==== Text extract ====

Changing the Rules
Do unto others as you would have them do to you vs. Do unto others as they want to be treated
Despite the impression given by this Substack’s name, I am merely a Christian-curious person, not dedicated to any faith but exploring, reading, learning and thinking. G.K. Chesterton is leading me an interesting direction, and I’m happy to let him do so; what appears to be serendipity is in fact something else entirely. Chesterton is not canonized yet but I can imagine him looking down and, with good nature and humor, putting things in front of me that I cannot ignore. Not hunting me, as Paul Kingsnorth has described his conversion to Christianity as being hunted by God; but instead Gilbert is, as a good friend, sending me cosmic memes to break my understanding of The Way Things Are.
For example. I’m reading my way through the Gospels for the first time and have reached Luke, which is beautifully poetic and literary. However this verse, Luke 6:31, had me bark out a literal “laugh out loud.” After reading I paced around the house for a few minutes, chuckling with a bit of an unhinged mind.
Do unto others as you would have them do to you.
Why did this trigger such mirth? Not the statement itself, which is excellent and right and kind. No. It is because when I was a child being raised within the radical Left we were given the faith of Secular Humanism, rejecting the Christianity of my parents and forebears, for we needed not the old, sexist ways of the Western faiths but no, no, we could live by a completely secular morality without God or prophets or Messiahs and ground ourselves in a simple rule from which all morality of the Left would grow: Do unto others as you would have them do to you.

==== Given data ====

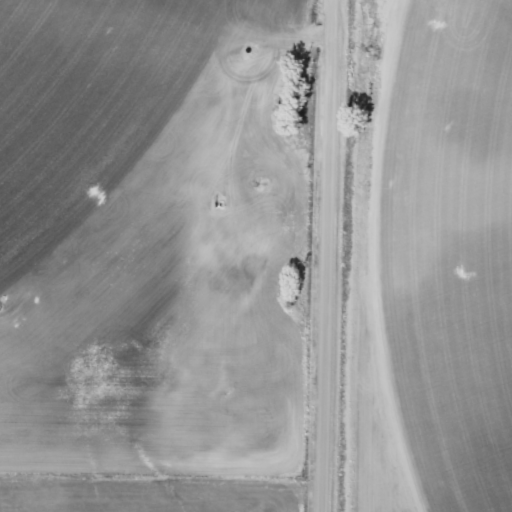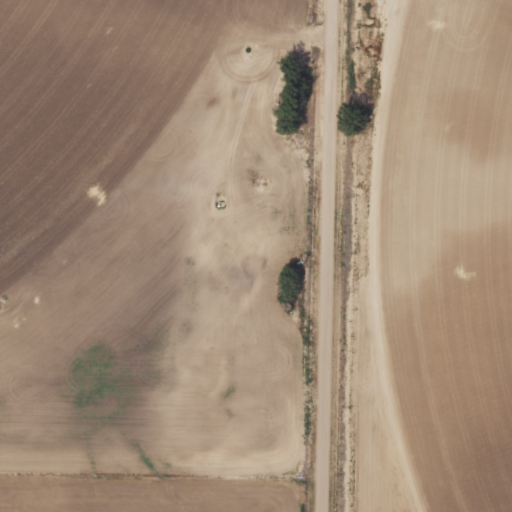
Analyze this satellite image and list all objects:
road: (327, 256)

====

→ **Challenges**
**a.** In the Golden Rule essay, which Gospel verse made the writer laugh out loud?
**b.** Please write the next part of the Golden Rule essay, picking up after its final sentence.

→ **Answers**
**a.** Luke 6:31.

**b.**
But, some will say, all religions have some version of the Golden Rule. True. But this particular formulation, the exact words in this New International Version Bible that I am reading, are the very ones we were taught as little secular Leftists. Only now do I realize that those same secularists just lifted this one phrase from their church childhoods, chucked the rest, and pretended it was a genius invention of their rebellious, idealistic Boomer generation.
For those Christians reading this, yes, I know I’m late to the party. Here in late middle age I have just learned of this passage from Scripture and its place in Western Civilization. Forgive me Frodo. I was...delayed.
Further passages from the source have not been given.